Les amis d’ATD existent depuis 1990. Il ’y a pas de lien organique entre ATD Quart Monde et l’APROJUMAP. C’est un partage de valeurs qui a amené le groupe à s’appeler « amis d’ATD ». Mais la manière dont les familles « amies d’ATD » trouvent force en se mettant ensemble, et la fraternité qui se bâtit avec les assistantes sociales qui les accompagnent, est une source d’inspiration pour l’ensemble du Mouvement
« Ils peuvent être des bougies pour les autres ». C’est dans ces termes que Judith, assistante sociale de l’APROJUMAP travaillant sur le projet SOLIVES, qualifie les familles qui ont uni leurs efforts, qui rebâtissent leur vie, après avoir traversé, pour la plupart d’entre elles, les épreuves du génocide et de la guerre.

« Avant que je rencontre les amis d’ATD, dit l’une d’entre elles, je fuyais tout, je vivais presque comme une sauvage. J’étais quelqu’un qui n’était rien devant quiconque. Des gens sont venus m’aider à cultiver et aujourd’hui je n’ai plus de problèmes et je suis calme. Quand je vivais encore dans la misère et dans la solitude, les amis d’ATD nous ont beaucoup aidés, surtout avec des formations. Aujourd’hui quand je rentre à la maison, je peux charmer mon conjoint et lui faire un beau sourire. Cela lui fait également du bien ».
Ils sont soutenus dans leurs efforts quotidiens d’entraide mutuelle, par celles qu’ils appellent des « assistantes sociales » ou, plus simplement des « mamans ». Une des membres du groupe explique qui sont ces « assistantes sociales » : « elles ont essayé de m’encourager et j’ai compris que Dieu ne regarde pas les communautés où nous vivons, ni l’apparence extérieure de chacun. Même si je ressemble à quelqu’un qui est découragé, j’ai du courage grâce aux amis d’ATD qui me soutiennent. Lorsque nous nous sommes rencontrées, certaines étaient veuves, les autres orphelines, et d’autres ayant eu la responsabilité dans la mort des membres de famille de ceux qui étaient dans l’ATD. Mais ATD nous réunit sans faire de distinction. Il apparaît comme notre médiateur. »

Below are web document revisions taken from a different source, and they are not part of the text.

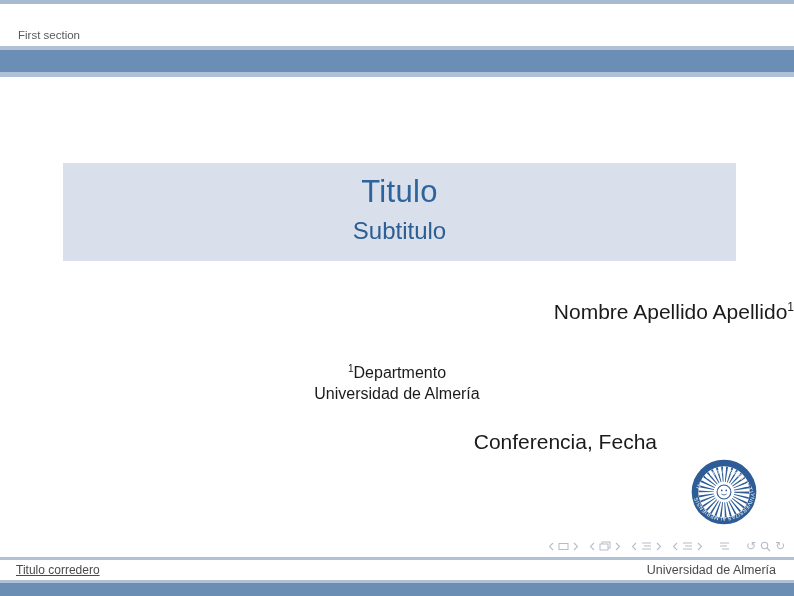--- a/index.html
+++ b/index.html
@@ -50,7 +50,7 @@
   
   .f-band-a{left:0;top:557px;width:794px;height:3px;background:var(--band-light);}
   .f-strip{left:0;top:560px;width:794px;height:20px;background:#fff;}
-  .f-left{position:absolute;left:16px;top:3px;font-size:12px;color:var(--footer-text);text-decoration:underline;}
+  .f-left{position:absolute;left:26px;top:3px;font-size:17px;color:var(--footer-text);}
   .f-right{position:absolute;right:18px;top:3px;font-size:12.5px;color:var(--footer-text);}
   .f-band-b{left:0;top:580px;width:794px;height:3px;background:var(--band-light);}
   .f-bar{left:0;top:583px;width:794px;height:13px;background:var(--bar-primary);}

Judith explique que « ce qui est important pour être avec ces familles, c’est de se simplifier. Par exemple, vous allez visiter une famille, et il n’y a pas de siège. Il vous faut vous asseoir par terre. Ou bien vous êtes là avec votre chemise blanche, bien repassée, et puis la personne, toute sale, avec les mains pleines de boue de son champ, le visage tout sale, qui vient et vous embrasse, vous serre dans ses bras… C’est pas tout le monde qui peut accepter ça. Il faut se simplifier. »
Eugène Niyigena, coordinateur de l’APROJUMAP, rappelle que « l’Aprojumap s’occupait de programmes agricoles et d’élevage et on a constaté que les personnes les plus démunies n’en profitaient pas. C’est pour cela que nous avons pensé à mettre en place un programme pour ceux qui ne tirent pas profit de ces projets. Au début ces familles ne participaient pas aux réunions habituelles de toute la population. Elles menaient une vie marginale au point de se faire oublier. »
Pour exister aux yeux des autres, un moment important est le 17 octobre, journée mondiale du refus de la misère.
« C’est une journée très importante pour nous, une occasion de nous rencontrer, de dire ensemble qu’on refuse la misère, avec des amis. Les autorités nous voient, ils entendent notre voix, ils savent qu’on existe. Nos amis voient comment cette journée change des choses dans nos vies. »
Il y a deux ans, c’est autour de cette journée du 17 octobre que s’étaient tenus deux chantiers de solidarité. Ils avaient permis la construction de maisons pour deux familles dont la situation préoccupait particulièrement le voisinage.

Deux ans après, ces maisons sont toujours là. Elles abritent leurs occupantes, mais aussi les passants, qui, en cas de pluie, peuvent y trouver refuge.